Travail à faire -
a. Dans le texte sur la laine des brebis, qu'a fait Grégory Vezain des 9 tonnes de laine qu'il gardait chez lui ?
b. Écrivez la suite du texte sur la laine des brebis, en reprenant juste après sa dernière phrase.

Texte à lire -
____________

Les "mêh !" des brebis fusent des enclos garnis de paille. En ce début de printemps, l'"agnelage" bat son plein et les bergeries sont pleines à craquer dans les fermes de montagne iséroises. Ici, comme partout en France, la plupart des bêtes sont destinées à la production de viande ou de lait.
Leur laine, tondue chaque année, qui représentait jadis une ressource économique importante et multi-usages dans les foyers, a perdu son statut. Dégradée au rang de "sous-produit animal" par la réglementation européenne, elle est devenue une charge pour beaucoup d'éleveurs qui ont vu disparaître leurs débouchés ces dernières années.
"J'en avais 9 tonnes stockées chez moi, j'ai fini par la donner via le Bon Coin", relate Grégory Vezain, tondeur professionnel. D'autres la brûlent ou l'enterrent, ce qui est à la fois illégal et une "aberration écologique", déplore-t-il.

____________

Les données -
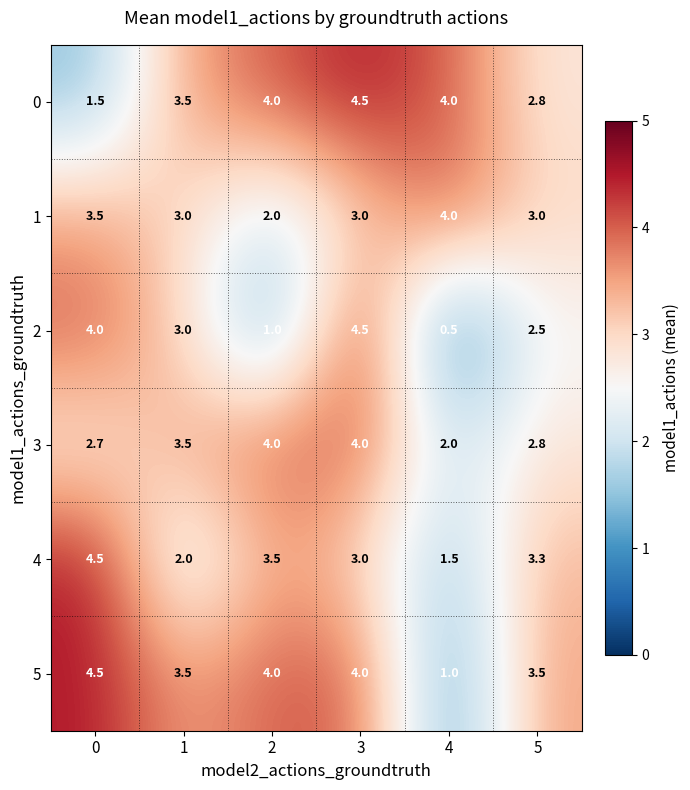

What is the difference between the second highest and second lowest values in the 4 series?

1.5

____________

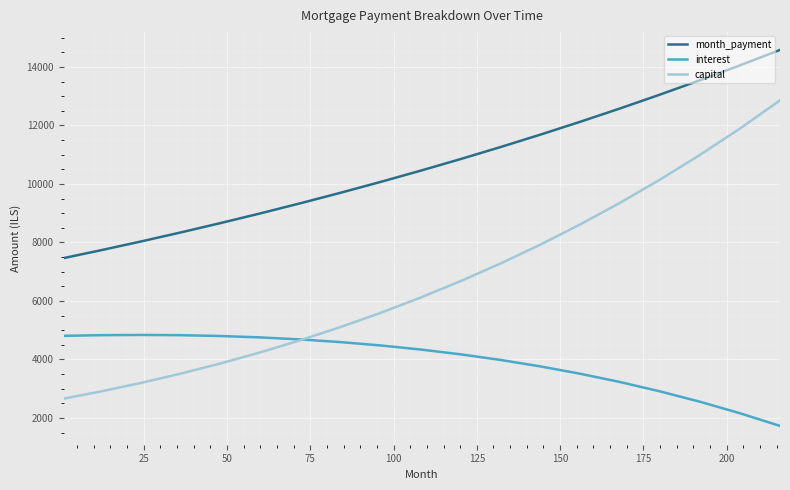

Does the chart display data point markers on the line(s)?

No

____________

Les réponses -
a. Il a fini par les donner via le Bon Coin.

b.
Le cheptel ovin français est estimé à 7 millions de bêtes, produisant chaque année quelque 10.000 tonnes de toisons, selon la profession. Mais seule une part infime (4%) est aujourd'hui valorisée en France.
- "Matériau de l'avenir" -
Détrônée par les fibres synthétiques et végétales, la filière lainière a perdu ses dernières unités industrielles dans les années 80 et ses savoir-faire se sont délités, poussant les négociants à se tourner vers des marchés à l'étranger.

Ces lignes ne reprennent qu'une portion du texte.